In the long-term, the ordination of gay clergy seems inevitable. So too does the walkout of a number of ministers and church-goers, although after years of arguing and soul-searching, the Kirk may well feel it can live with this. Twenty years from now, gay ministers will probably not raise an eyebrow in any but the most fanatical quarters.

Only last week, the Presbyterian Church in the US removed the rule of celibacy on unmarried clergy, a major step towards acceptance of gay and lesbian preachers. It seems likely that one day the Kirk will follow its example.

For now, though, it may well stall again. Not everybody sees this as a bad thing. One minister told me: “The Church of Scotland shouldn’t get too wound up about taking time; there’s some integrity in saying there’s real division here. If it makes us look like dinosaurs, so be it.”

Crucial to any further deliberations, he adds, is that gay couples are openly involved in the debate, so that the Church faces up to the fact that, for a considerable number, this is not a theoretical discussion.

Frustrating as the prospect of further dilly-dallying may be, there is definitely change afoot in the Kirk. An outsider might not notice, but to the trained eye the Special Commission is a revolutionary document, in that it accepts that homosexual orientation is a given for some people. A decade back, few evangelicals would have agreed with that.

Just five years ago, two-thirds of presbyteries rejected the question of whether ministers should perform civil partnerships. Today, only one-fifth cannot accept the idea of a gay minister. Slowly and inexorably the figures are stacking up in favour of accepting everyone’s sexuality.

Even so, the General Assembly will be tense this year. There will be a lot of public wrangling and behind-the-scenes manoeuvring. Regardless of the outcome, it will be many years, or generations, before the Kirk is entirely gay-friendly. As it is, 40 years after women’s ordination there are parishes which have never chosen a woman minister.
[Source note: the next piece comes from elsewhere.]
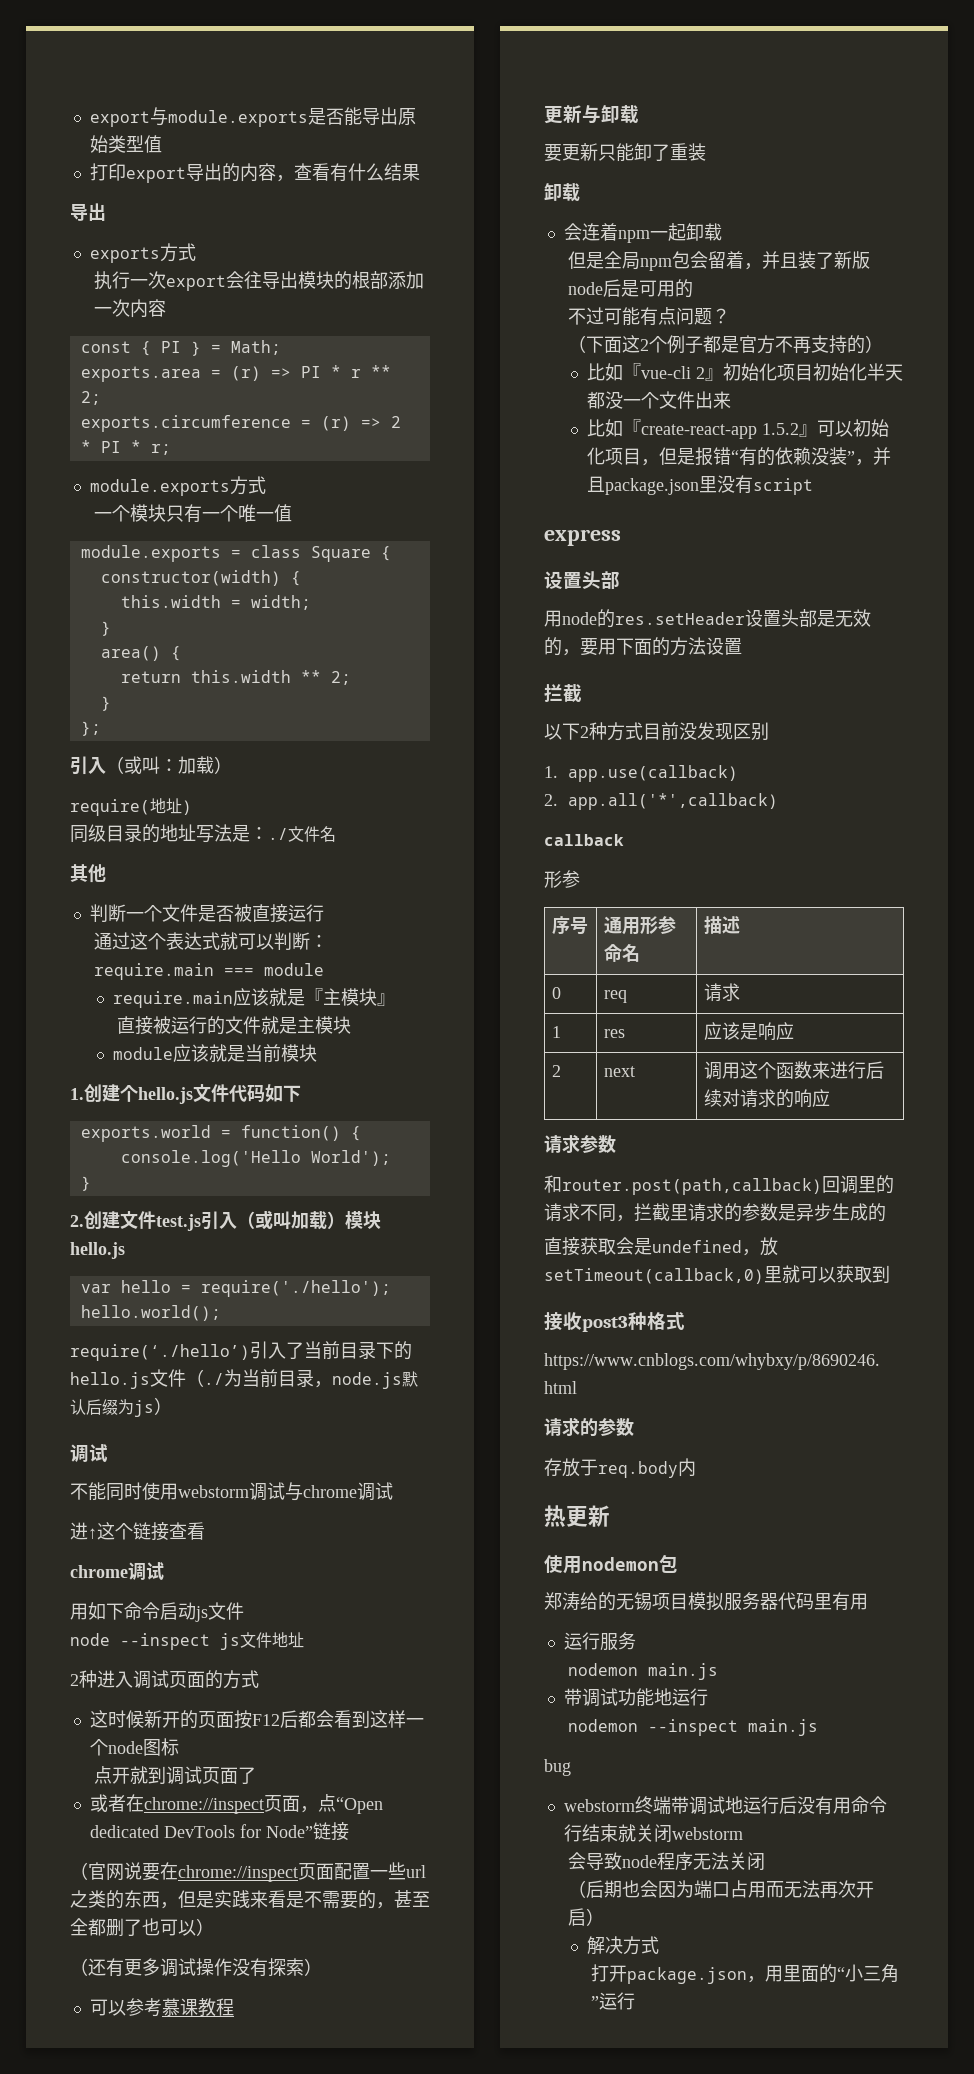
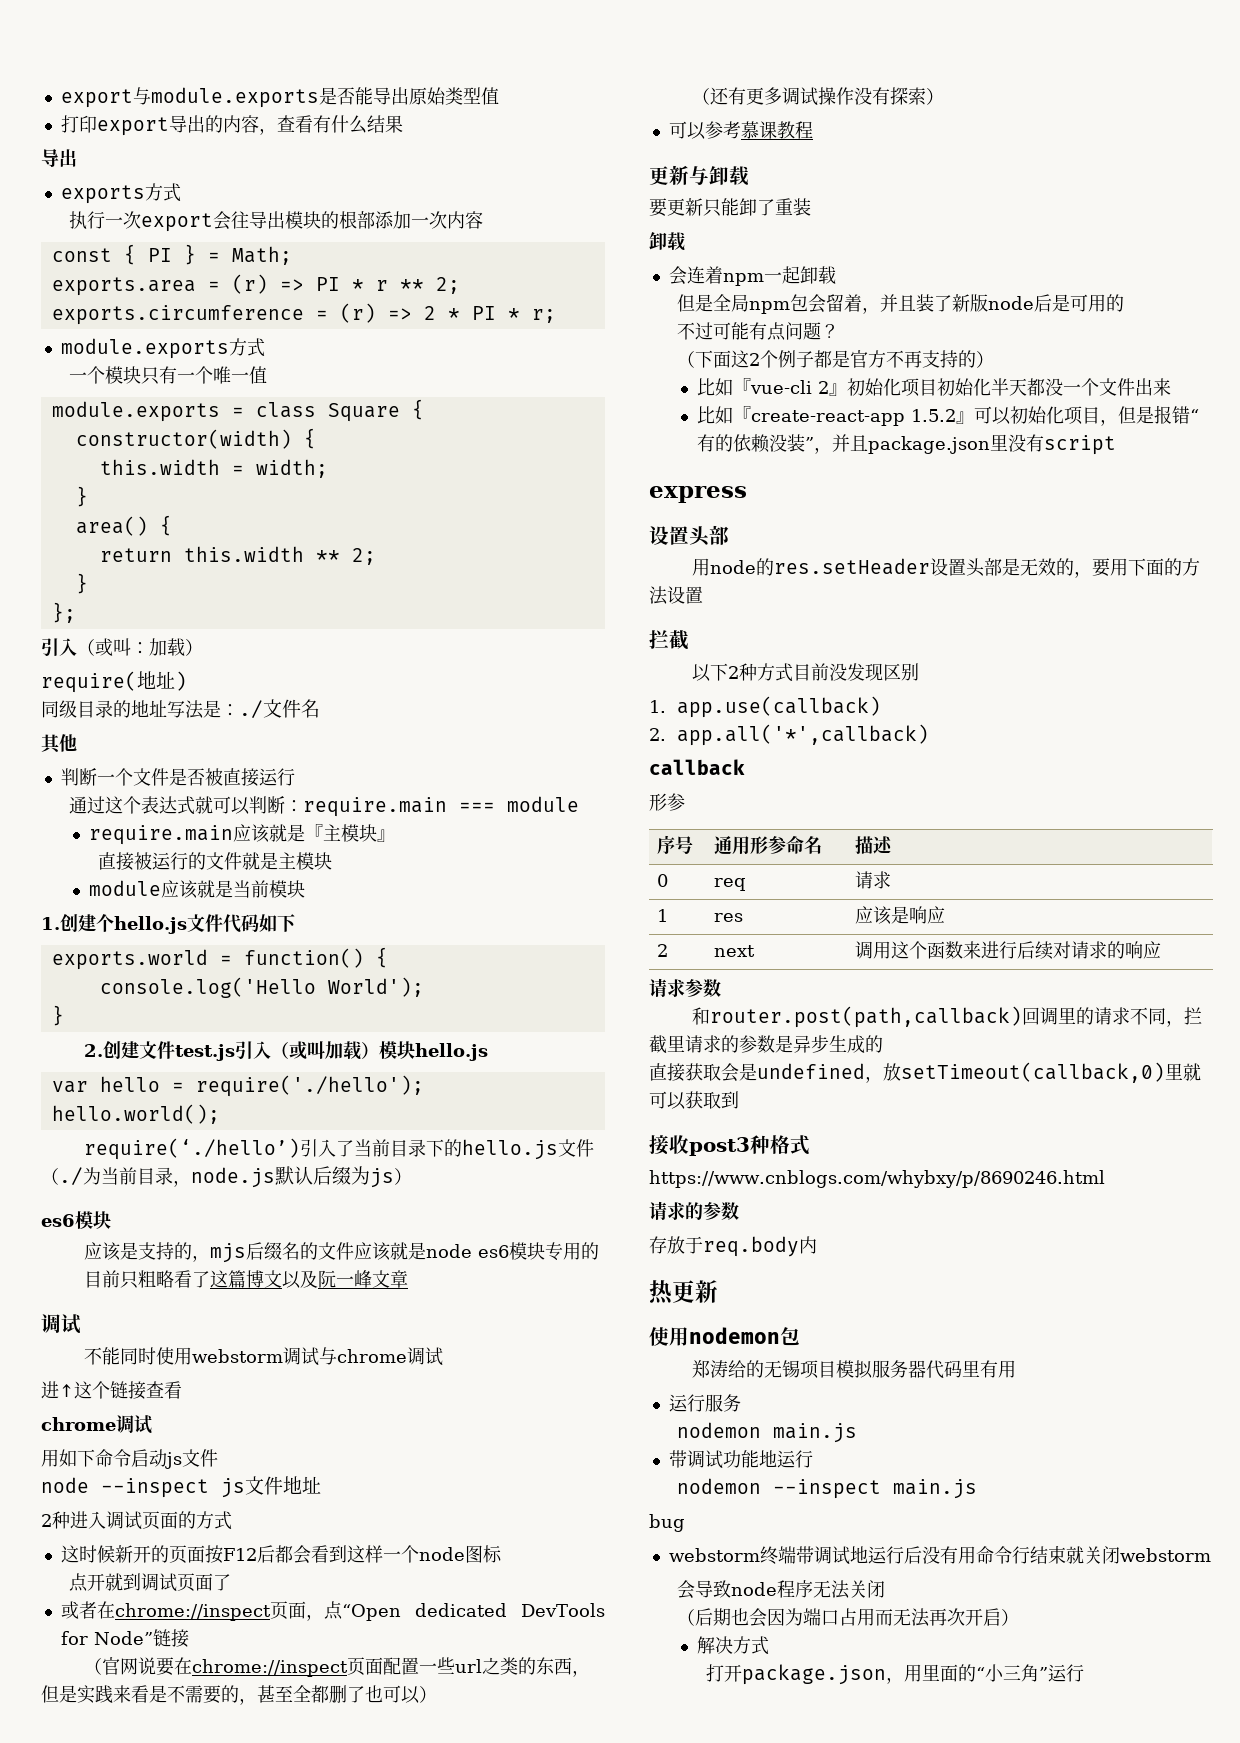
(172, 1406) none -> [41,1211,111,1229] [83,1242,599,1263] [83,1270,408,1289] // es6模块 // 应该是支持的，mjs后缀名的文件应该就是node es6模块专用的 // 目前只粗略看了这篇博文以及阮一峰文章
Yet whichever way the vote goes next week, far more people will stay in the Kirk than will desert it. As Scott Rennie has so stoically shown, it is not a place for quitters.

In the end, though, I did quit. During the two years I edited Life & Work I saw, heard, and was the butt of astonishing venom. Once, a senior official told me that if I wasn’t careful, the General Assembly would tie me to a stake at low tide.

Despite the many good people in the Kirk doing good things, it was an unforgiving place to work. Drop in at the General Assembly, and you might see what I mean.